EXCERPT TO READ
◇ ◇ ◇ ◇
After a certain amount of knowledge on Neo4j Desktop one can start working with:
Neo4j Causal Clustering
It is well suited for production environments because “Neo4j Causal Clustering” provides three main features:
Safety: Core servers provide a fault-tolerant platform for transaction processing which will remain available while a simple majority of those Core Servers are functioning.
Scale: “Read Replicas” provide a massively scalable platform for graph queries that enables very large graph workloads to be executed in a widely distributed topology.
Causal Consistency: When invoked, a client application is guaranteed to read at least its own writes.
(Note: In a multiple node cluster setup, only one node is assigned with the “Leader” role while all other nodes are assigned with the “Follower” role.)
In the Leader node we can perform all the operations (eg: writing, reading) while in follower, a copy of the leader node is formed where we can only perform the read /searching operations.
Setting Up Configurations In Neo4j
Heap Size: The Java heap is the amount of memory allocated to applications running in the JVM so the higher the memory allocated better the operation as a beginner one can set the heap size around 1-4GB but if we talk about the production environment then one should go For higher RAM and set up the size to optimize the RAM’s availability.
While working on any of the above types of setup one may find out about the high time consumption on Neo4j while querying, so the basic step is to set up the initial and maximum heap size.
(Note: Make sure heap size is smaller than the RAM available on the System as if you attempt to assign all RAM to the Neo4j Java process through heap allocation, you leave 0 RAM available for any other process which may cause a memory error.)
Page Cache Size: This is used to cache the Neo4j data as stored on a disk. Ensuring that most of the graph data from disk are cached in memory will help avoid costly disk access.
Setting Up Drivers For Neo4J
We can use a specified language if we want to automize or if we want to run the query in batches or storing multiple data tables returned from multiple queries into one based on the use cases
Neo4j supports a binary protocol called “Bolt”. It is based on the PackStream serialization and supports the cipher type system, protocol versioning, authentication, and TLS via certificates. For Neo4j Clusters, Bolt provides smart client routing with load balancing and failover.
The binary protocol is enabled in Neo4j by default, so you can use any language driver that supports it.
You can find detailed information about the official drivers in the Neo4j Driver Manual.
For more details on the protocol implementation, see the implementer’s documentation.
(Note: There are some community drivers available for other languages too, but these are not officially supported, so if possible, one should try for official drivers.)
Road Plan/How We Did It
- Import the data from the databases and create Graph Database in Neo4j
- Develop and tune recommendation queries
- Automate and execute those queries in Python and generate high time-consuming recommendations like collaborative filtering algorithms in a span of a day using multi-threading to use all the nodes
- Developed a Django app and added queries that take less time in the backend itself.
- Add a pixel tracking algorithm in the web framework through which we can get the event and keep on updating it in real-time
Now, in our case of building a recommender system with the Neo4j, we loaded the data from the database in the CSV format using the ETL tool and then created the nodes, relationships, and properties. Our team then started working on recommendation algorithms and wrote the cipher queries for all kinds of algorithms. We learned that a query that has more filter or mathematical operation tends to consume more time, so we just tried to use all the available nodes while optimizing the RAM of each node by setting up heap size by connecting it with Python and returned a list of CSV for all kind of recommendations.
◇ ◇ ◇ ◇
TASK SET
A. Copy everything in the Neo4j excerpt from "Setting Up Drivers" down to "that supports it.", replacing "binary protocol" with "wire protocol" wherever it occurs.
B. According to the Neo4j excerpt, what serialization is the Bolt protocol based on?

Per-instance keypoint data
◇ ◇ ◇ ◇
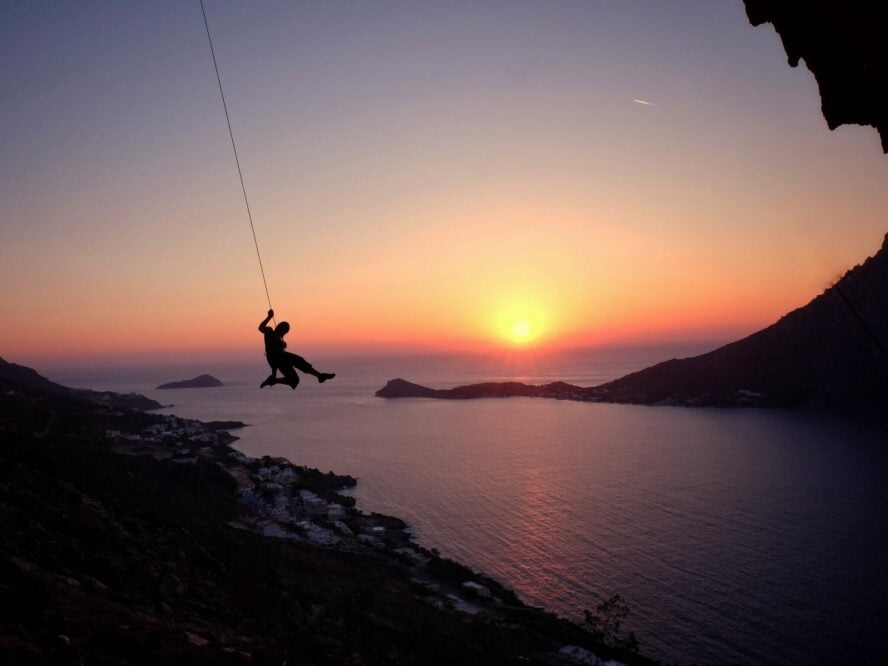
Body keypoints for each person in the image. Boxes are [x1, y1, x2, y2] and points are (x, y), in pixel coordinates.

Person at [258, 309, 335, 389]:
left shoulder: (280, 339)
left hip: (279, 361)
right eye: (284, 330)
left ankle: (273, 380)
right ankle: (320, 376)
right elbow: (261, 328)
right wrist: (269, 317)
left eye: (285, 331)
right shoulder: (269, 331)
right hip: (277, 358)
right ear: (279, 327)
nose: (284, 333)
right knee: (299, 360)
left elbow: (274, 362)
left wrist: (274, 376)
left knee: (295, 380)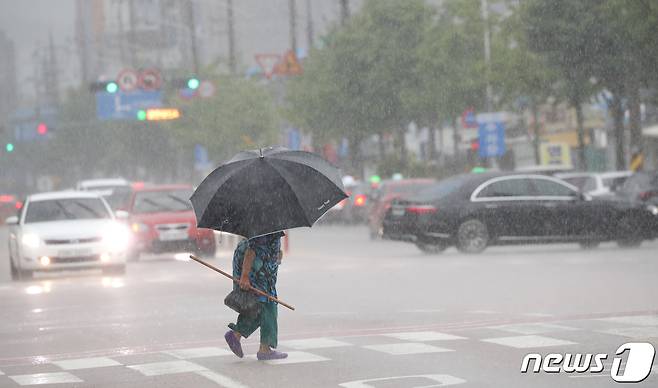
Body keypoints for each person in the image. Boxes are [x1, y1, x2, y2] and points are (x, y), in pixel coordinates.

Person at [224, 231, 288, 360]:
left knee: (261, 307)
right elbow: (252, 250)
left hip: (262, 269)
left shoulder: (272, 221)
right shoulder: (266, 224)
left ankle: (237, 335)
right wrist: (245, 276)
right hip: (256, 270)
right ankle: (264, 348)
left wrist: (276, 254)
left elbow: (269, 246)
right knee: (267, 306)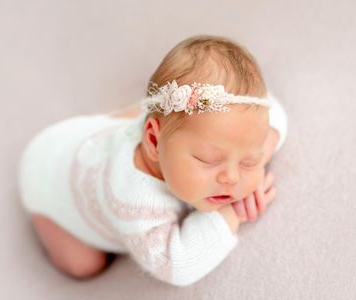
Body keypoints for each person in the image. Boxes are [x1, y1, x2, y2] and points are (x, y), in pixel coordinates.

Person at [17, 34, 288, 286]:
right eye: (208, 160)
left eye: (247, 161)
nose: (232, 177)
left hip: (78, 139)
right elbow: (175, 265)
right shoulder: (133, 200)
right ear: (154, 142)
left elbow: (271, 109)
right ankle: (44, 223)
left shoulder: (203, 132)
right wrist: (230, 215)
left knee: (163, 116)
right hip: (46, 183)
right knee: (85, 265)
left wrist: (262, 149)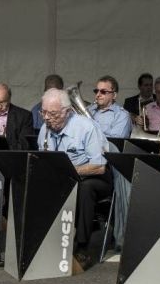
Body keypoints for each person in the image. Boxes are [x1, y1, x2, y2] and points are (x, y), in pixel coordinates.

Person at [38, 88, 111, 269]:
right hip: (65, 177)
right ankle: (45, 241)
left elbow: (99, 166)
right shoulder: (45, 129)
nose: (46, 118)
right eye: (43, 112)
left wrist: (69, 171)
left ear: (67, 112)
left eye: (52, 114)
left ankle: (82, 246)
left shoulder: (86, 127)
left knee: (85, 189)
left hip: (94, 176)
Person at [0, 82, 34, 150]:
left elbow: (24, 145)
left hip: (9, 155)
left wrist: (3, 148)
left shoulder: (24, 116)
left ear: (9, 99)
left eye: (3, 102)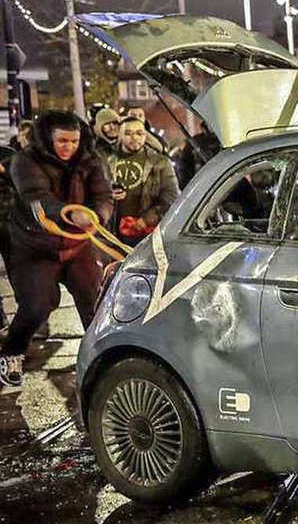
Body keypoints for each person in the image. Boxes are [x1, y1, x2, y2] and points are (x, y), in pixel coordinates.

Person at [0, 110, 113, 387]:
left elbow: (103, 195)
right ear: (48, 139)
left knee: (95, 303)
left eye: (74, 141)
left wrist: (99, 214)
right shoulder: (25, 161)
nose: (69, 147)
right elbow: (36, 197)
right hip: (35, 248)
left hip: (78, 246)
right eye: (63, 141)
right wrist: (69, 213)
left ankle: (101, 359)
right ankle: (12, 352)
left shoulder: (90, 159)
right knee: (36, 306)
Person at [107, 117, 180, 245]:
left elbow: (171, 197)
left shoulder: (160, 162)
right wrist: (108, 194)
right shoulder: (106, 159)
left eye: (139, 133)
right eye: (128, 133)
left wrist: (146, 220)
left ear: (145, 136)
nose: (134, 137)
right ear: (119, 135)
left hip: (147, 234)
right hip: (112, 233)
◇ ◇ ◇ ◇
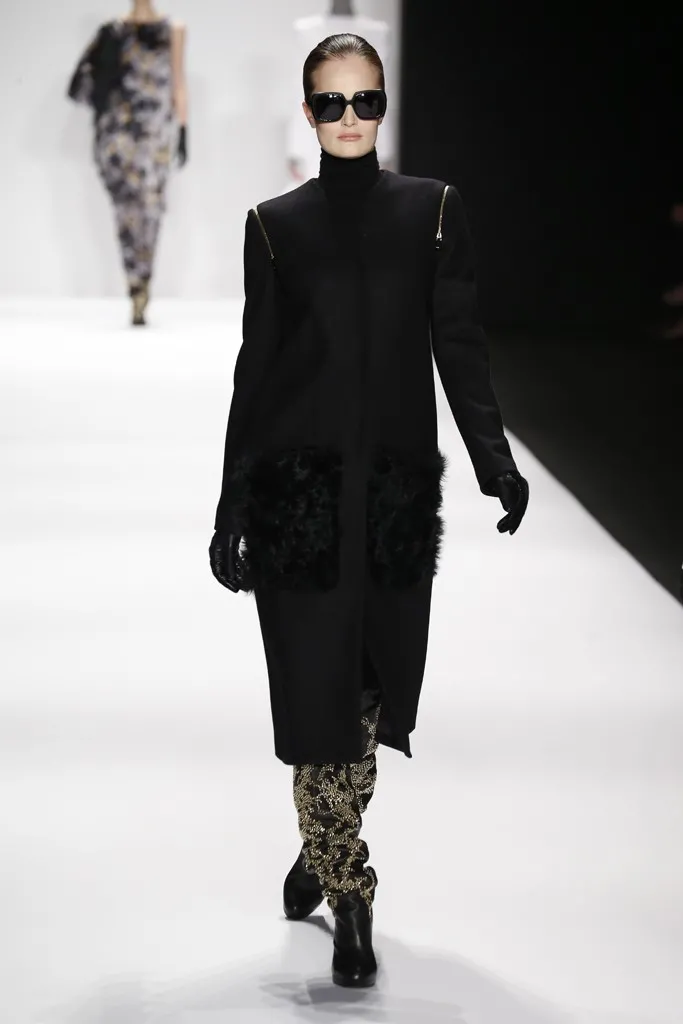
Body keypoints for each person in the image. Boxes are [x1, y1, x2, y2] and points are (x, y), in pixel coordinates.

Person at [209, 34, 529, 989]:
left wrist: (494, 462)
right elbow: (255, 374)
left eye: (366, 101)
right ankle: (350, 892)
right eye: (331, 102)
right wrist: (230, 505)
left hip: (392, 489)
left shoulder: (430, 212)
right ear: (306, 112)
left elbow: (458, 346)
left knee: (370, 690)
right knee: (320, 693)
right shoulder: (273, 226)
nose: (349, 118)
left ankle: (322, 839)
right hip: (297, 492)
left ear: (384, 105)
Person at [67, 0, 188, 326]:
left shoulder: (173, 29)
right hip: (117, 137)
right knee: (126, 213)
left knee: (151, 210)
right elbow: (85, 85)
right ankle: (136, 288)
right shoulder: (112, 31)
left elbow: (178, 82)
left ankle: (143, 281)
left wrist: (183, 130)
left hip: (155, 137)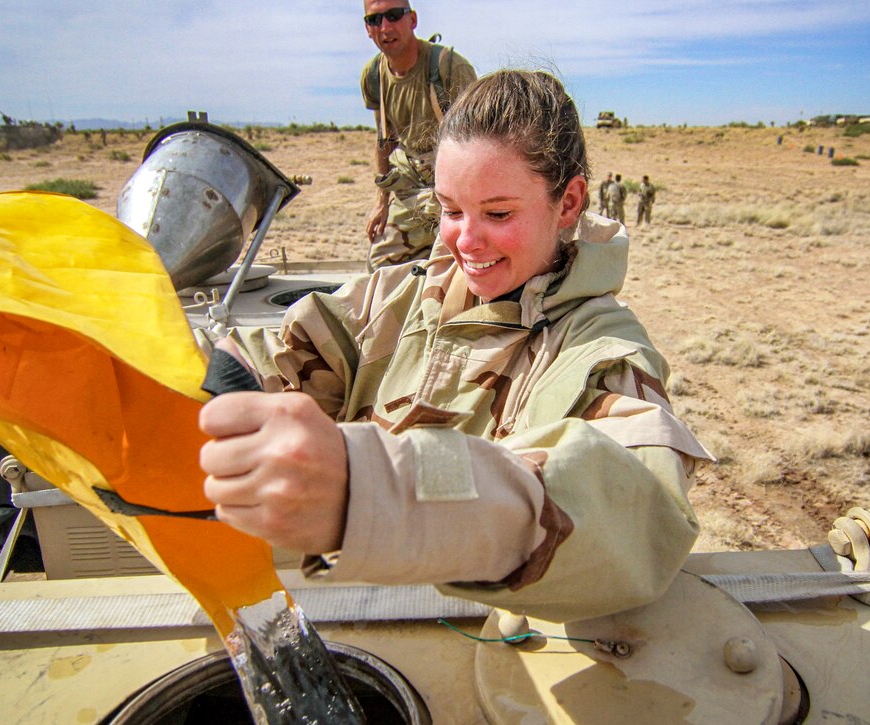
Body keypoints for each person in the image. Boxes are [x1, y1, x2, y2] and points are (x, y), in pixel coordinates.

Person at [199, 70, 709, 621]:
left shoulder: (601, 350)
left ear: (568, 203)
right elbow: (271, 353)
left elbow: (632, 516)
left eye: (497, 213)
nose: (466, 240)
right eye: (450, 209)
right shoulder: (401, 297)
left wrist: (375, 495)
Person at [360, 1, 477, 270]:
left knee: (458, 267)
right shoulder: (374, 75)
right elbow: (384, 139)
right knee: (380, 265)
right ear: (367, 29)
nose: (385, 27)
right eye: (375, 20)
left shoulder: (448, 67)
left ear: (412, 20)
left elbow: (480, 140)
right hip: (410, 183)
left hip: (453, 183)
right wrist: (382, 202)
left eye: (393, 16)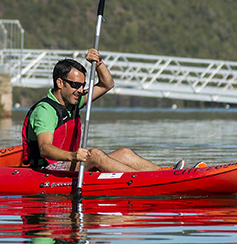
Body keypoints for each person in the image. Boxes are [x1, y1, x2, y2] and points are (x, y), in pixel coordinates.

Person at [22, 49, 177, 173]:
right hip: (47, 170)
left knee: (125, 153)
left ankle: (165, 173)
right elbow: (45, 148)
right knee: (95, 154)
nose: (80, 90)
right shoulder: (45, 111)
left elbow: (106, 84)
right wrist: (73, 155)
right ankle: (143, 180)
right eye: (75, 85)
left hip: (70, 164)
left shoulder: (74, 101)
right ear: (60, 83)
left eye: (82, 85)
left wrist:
◇ ◇ ◇ ◇
SOLUTION SET
A.
Setting Up Drivers For Neo4J
We can use a specified language if we want to automize or if we want to run the query in batches or storing multiple data tables returned from multiple queries into one based on the use cases
Neo4j supports a wire protocol called “Bolt”. It is based on the PackStream serialization and supports the cipher type system, protocol versioning, authentication, and TLS via certificates. For Neo4j Clusters, Bolt provides smart client routing with load balancing and failover.
The wire protocol is enabled in Neo4j by default, so you can use any language driver that supports it.

B. PackStream serialization